» **About this exercise**: Go through the data below and transcribe it exactly. Omit the images.

» **Data excerpt**:
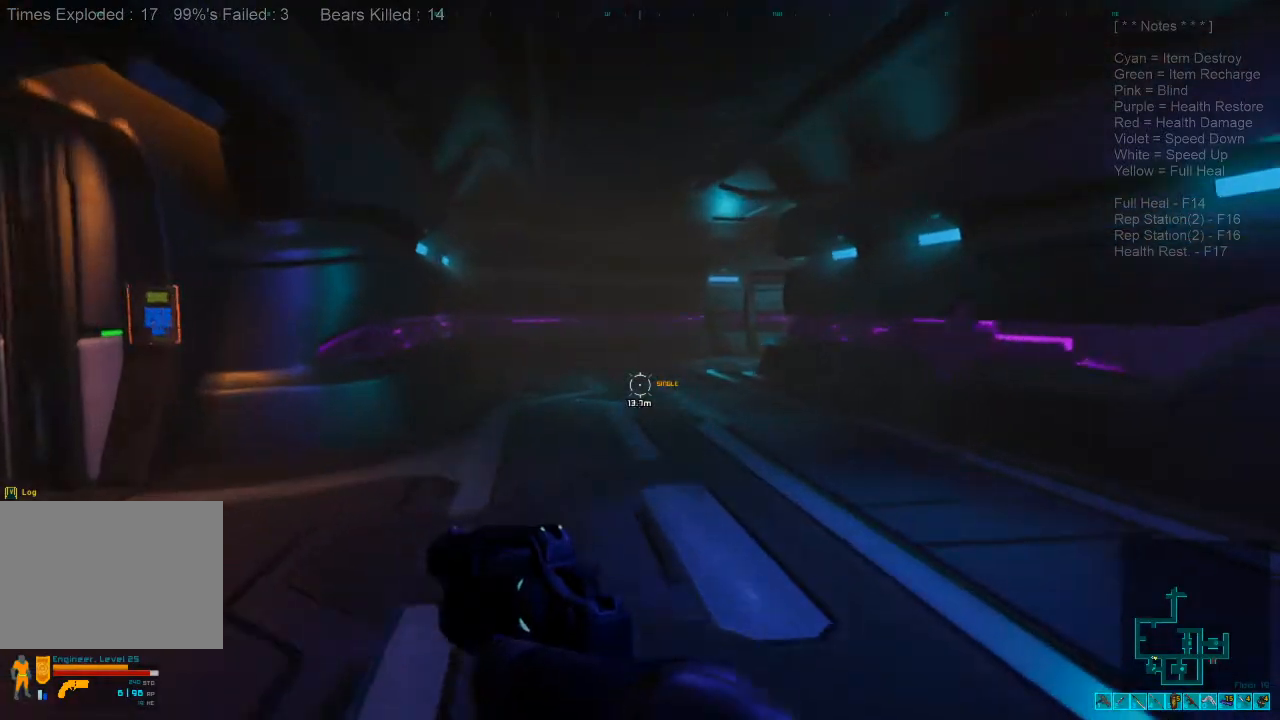
{"keys": ["shift", "w"], "mouse": [], "events": []}
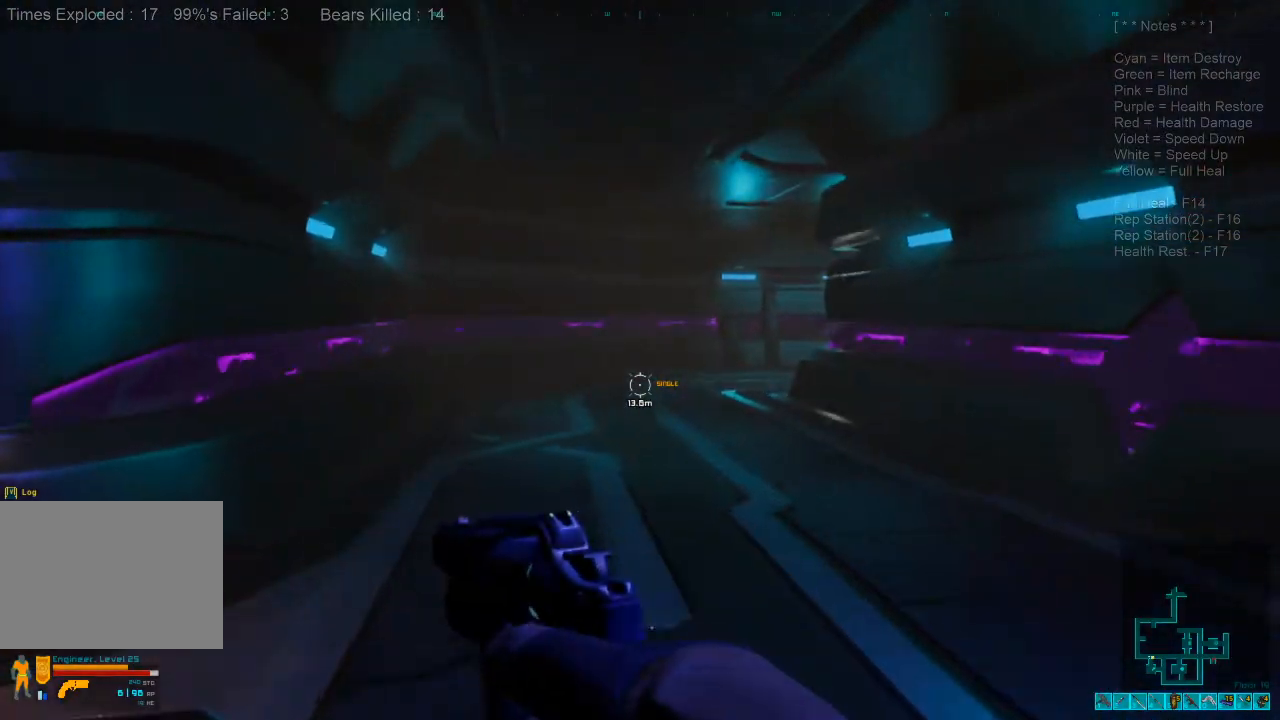
{"keys": ["d", "s"], "mouse": [], "events": [[267, "shift", "up"], [300, "mouse_right", "down"], [333, "w", "up"], [433, "d", "down"], [433, "mouse_right", "up"], [433, "s", "down"]]}
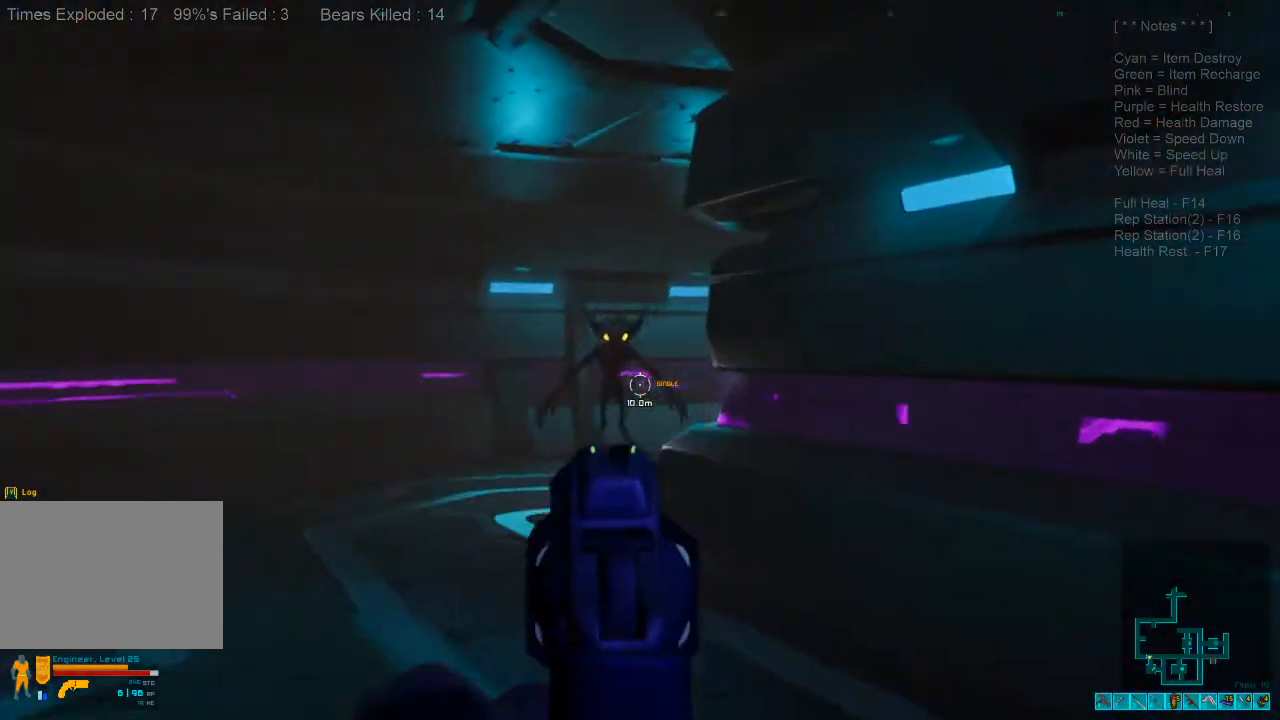
{"keys": ["d", "s"], "mouse": [], "events": [[33, "ctrl", "down"], [67, "mouse_right", "down"], [200, "mouse_right", "up"], [233, "ctrl", "up"]]}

» **Answer to the exercise**:
{"keys": ["shift", "w"], "mouse": [], "events": []}
{"keys": ["d", "s"], "mouse": [], "events": [[267, "shift", "up"], [300, "mouse_right", "down"], [333, "w", "up"], [433, "d", "down"], [433, "mouse_right", "up"], [433, "s", "down"]]}
{"keys": ["d", "s"], "mouse": [], "events": [[33, "ctrl", "down"], [67, "mouse_right", "down"], [200, "mouse_right", "up"], [233, "ctrl", "up"]]}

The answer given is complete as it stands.